▸ **Assigned task**: Output the data unchanged and complete, minus the images.

▸ **Supplied data**:
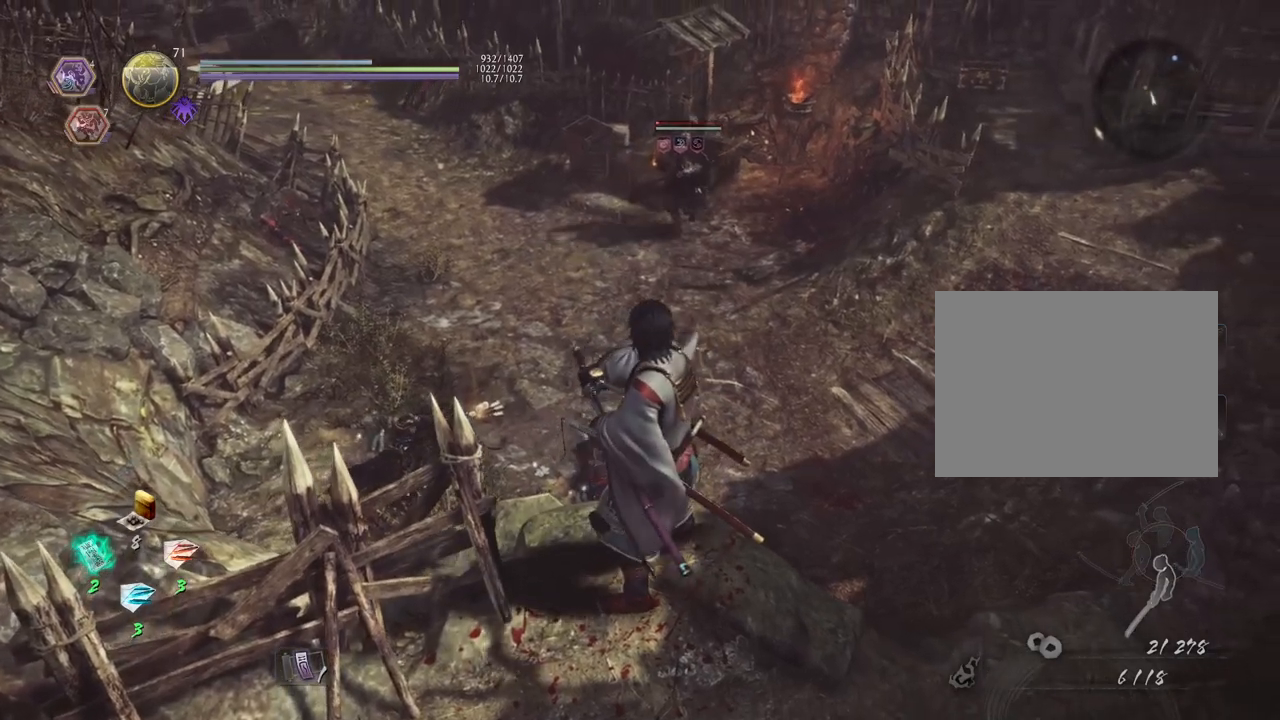
{"buttons": [], "left_stick": "center", "right_stick": "center", "events": []}
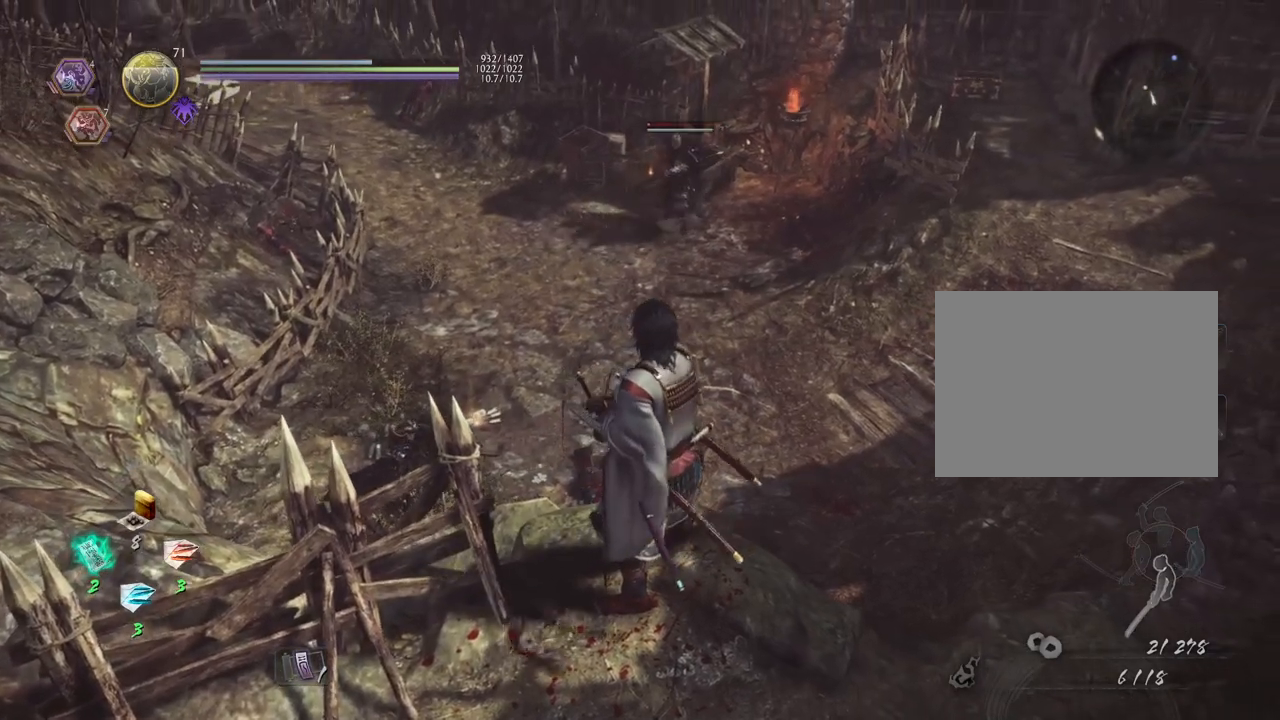
{"buttons": [], "left_stick": "center", "right_stick": "center", "events": []}
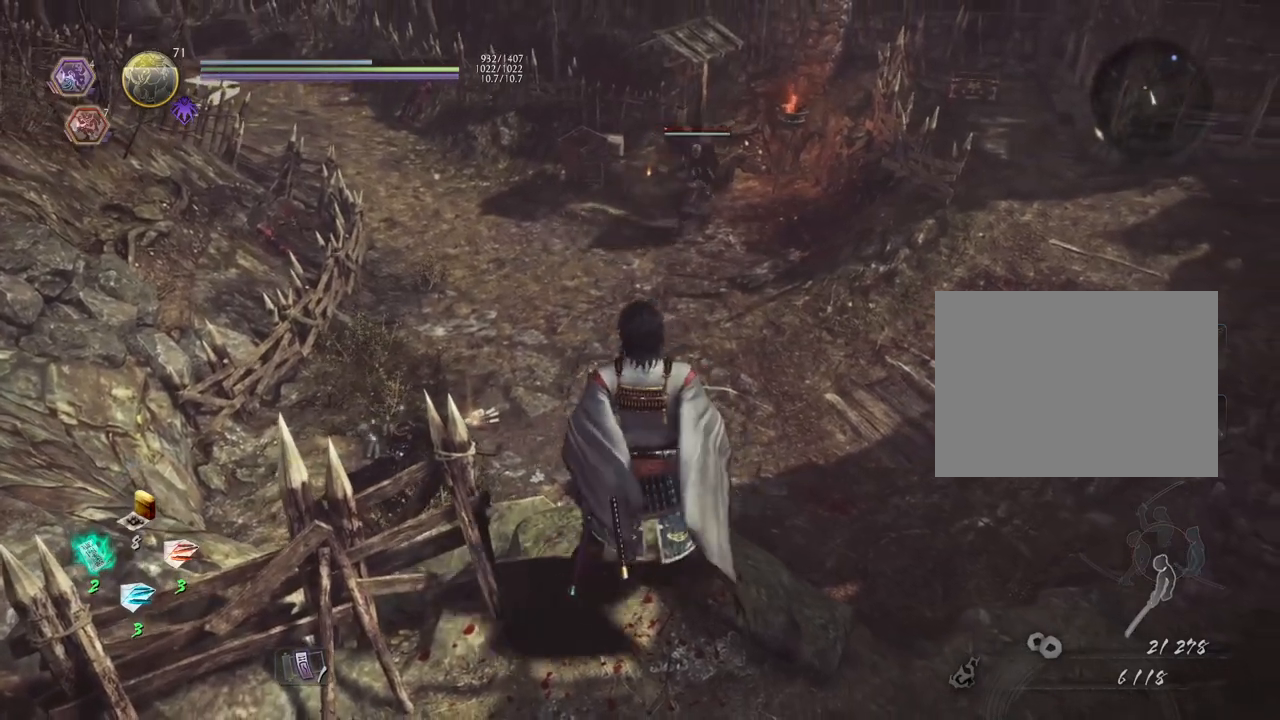
{"buttons": [], "left_stick": "center", "right_stick": "center", "events": []}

▸ **Answer to the exercise**:
{"buttons": [], "left_stick": "center", "right_stick": "center", "events": []}
{"buttons": [], "left_stick": "center", "right_stick": "center", "events": []}
{"buttons": [], "left_stick": "center", "right_stick": "center", "events": []}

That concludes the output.